0
I am working with genomic data and I am trying to do GWAS analysis with a dataset where I compare two populations of a bird species.
I have a good reference genome (ordered by contig size) and resequence data from several individuals of 2 different populations.
I did 1) all the trimming of the reads, 2) i indexed the genome, 3) mapped the reads to the reference genome, 4) removed duplicates, 5) indexed the bamfiles, 6) did the variant calling, the filtering, 7) masked the repeats and 8) decomposed to SNPs etc. All of this is done with bash scripts, using vcftools and bioinfo-tools
Now I am plotting nucleotide diversity, Tajimas D and fst plots but as the genome is ordered by contig, the plots are quite meaningless. A colleague gave me a .csv file with the allocation of each contig to a certain chromosome.
In which part of my workflow can I use this .csv file? can i do it in my plotting scripts in R or does it have to be in an earlier step of my analysis? is there a standard code?
I am not a bioinformatician and so I try to understand every step of the process but sometimes I miss the point of what I am actually doing...
Really appreciate any help!
I am expecting to plot TajimasD, fst and nucleotide diversity by chromosome instead of contig.
As you suggested, you could order and orient your contigs to represent that of the chromosome, but you would be missing all the information at contig junctions, where you'd have a dip in your population genomic metrics.
Is the newer chromosome assembly an update of the existing one? If it is, then there isn't much issue. If it isn't, and it's from a differentiated population then it may be misrepresenting your data. Ultimately, it would be best to rerun the analysis with the chromosome level assembly.
Hi! Thank you for your reply!
I don't have a chromosome-level genome assembly (my reference genome is ordered by contig). What I have is a .csv file that states to which chromosome does each contig belong to, but this .csv has been built by someone else (not sure of the methods, i guess by homology to a close by species).
My feeling is that you know more information about how the contigs have been ordered and oriented the contigs to know if it's trustworthy before using it.

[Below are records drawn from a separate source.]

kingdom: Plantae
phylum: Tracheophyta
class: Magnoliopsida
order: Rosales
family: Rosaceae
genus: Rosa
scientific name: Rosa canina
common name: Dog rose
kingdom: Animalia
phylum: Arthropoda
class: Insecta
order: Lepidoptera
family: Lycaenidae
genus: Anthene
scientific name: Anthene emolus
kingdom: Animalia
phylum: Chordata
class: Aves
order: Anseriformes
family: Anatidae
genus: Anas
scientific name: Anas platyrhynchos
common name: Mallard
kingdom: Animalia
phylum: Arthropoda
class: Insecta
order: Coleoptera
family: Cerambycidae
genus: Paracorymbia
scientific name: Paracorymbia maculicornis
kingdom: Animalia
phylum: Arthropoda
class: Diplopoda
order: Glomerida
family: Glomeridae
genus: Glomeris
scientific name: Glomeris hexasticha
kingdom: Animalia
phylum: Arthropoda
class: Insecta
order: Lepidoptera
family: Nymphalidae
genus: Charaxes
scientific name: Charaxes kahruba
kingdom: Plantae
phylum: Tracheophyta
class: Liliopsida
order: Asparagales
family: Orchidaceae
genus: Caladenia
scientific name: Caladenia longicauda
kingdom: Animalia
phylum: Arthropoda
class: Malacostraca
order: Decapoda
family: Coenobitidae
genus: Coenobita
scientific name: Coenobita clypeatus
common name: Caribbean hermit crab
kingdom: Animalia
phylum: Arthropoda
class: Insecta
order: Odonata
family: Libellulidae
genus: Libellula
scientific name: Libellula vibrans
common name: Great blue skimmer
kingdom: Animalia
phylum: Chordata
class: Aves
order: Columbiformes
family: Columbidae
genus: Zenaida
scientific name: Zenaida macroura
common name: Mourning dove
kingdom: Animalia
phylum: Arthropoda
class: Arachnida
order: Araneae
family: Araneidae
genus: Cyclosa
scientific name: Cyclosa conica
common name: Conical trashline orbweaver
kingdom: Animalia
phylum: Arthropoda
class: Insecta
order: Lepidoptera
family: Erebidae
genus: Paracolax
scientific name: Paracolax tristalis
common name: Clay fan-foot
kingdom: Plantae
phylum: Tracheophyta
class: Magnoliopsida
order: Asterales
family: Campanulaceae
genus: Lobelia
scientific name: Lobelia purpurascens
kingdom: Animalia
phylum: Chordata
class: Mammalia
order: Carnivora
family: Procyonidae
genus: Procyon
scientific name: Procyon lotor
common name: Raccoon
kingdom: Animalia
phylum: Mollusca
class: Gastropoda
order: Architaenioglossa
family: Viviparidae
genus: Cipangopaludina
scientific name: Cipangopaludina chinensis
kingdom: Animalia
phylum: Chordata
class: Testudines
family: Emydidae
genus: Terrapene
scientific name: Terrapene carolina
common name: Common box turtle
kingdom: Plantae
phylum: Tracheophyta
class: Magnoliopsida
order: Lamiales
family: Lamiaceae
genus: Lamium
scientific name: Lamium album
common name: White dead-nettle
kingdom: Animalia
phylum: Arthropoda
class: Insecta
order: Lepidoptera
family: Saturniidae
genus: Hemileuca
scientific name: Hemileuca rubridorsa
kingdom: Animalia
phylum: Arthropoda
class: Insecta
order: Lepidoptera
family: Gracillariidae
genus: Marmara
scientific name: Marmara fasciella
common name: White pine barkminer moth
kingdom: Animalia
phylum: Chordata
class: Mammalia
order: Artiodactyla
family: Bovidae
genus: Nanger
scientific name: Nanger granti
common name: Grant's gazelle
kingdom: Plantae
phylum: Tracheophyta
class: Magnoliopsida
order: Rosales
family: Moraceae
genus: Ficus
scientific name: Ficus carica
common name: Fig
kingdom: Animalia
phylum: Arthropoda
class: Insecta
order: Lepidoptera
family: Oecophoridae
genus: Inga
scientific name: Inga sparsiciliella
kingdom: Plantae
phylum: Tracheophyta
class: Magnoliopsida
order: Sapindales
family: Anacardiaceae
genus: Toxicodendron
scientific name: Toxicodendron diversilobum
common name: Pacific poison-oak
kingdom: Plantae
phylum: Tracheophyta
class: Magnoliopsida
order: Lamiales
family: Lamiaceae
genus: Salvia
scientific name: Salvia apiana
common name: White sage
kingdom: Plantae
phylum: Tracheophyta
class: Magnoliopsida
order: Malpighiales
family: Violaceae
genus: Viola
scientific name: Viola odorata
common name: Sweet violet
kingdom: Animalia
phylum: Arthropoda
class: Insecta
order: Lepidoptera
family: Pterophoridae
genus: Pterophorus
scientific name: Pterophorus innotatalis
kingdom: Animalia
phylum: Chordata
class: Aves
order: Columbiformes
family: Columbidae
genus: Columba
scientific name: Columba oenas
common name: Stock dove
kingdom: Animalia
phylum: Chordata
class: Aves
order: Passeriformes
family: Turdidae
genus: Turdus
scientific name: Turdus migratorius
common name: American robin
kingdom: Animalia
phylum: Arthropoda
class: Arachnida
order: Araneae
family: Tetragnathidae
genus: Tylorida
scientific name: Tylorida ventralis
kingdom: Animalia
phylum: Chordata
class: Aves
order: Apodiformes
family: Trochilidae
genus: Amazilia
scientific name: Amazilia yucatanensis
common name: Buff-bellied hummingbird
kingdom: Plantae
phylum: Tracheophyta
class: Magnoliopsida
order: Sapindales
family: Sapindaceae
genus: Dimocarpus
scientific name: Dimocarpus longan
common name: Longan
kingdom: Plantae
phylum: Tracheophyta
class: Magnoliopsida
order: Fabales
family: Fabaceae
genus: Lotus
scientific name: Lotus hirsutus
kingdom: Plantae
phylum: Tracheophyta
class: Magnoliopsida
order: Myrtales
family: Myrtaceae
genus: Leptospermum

If they used a different species to order the genome then you could be including lots of spurious genomic structural variation into your data.
If they have generated a pseudochromosome-level assembly (which is what is sounds like), and it's from the same strain or cultivar, then you could request it and use it as a reference genome.
The contig-level genome assembly and the chromosome allocation .csv file have been both made by the same person in my unit, so I trust they correlate well. But we don't have a genome assembly at the chromosome level, because those two files were created years appart. My issue is that i don't know how to apply the chromosome allocation in the .csv file to my re-sequence data to produce meaningful manhattan plots. The plots i get are ordered by contig which is quite useless...
You've just described a pseudo-chromosome assembly. If order and orient contigs based on something like synteny to a chromosome level assembly of a different population or similar species, that is your output. Tools like Chromosemble do exactly that. And it doesn't matter that they are made years apart.
I don't understand the problem then. Make a contiguous sequence my merging one contig end with the start of its neighbour according to the spreadsheet. The you can generate a manhattan plot as normal. Again, you'd be losing mapping at contig junctions, but if you don't have that many contigs it's unlikely that big an issue.
Though you still haven't explained how they got the chromosome orientation though. If it was using a different species you may be incorporating structural variation among species into your data.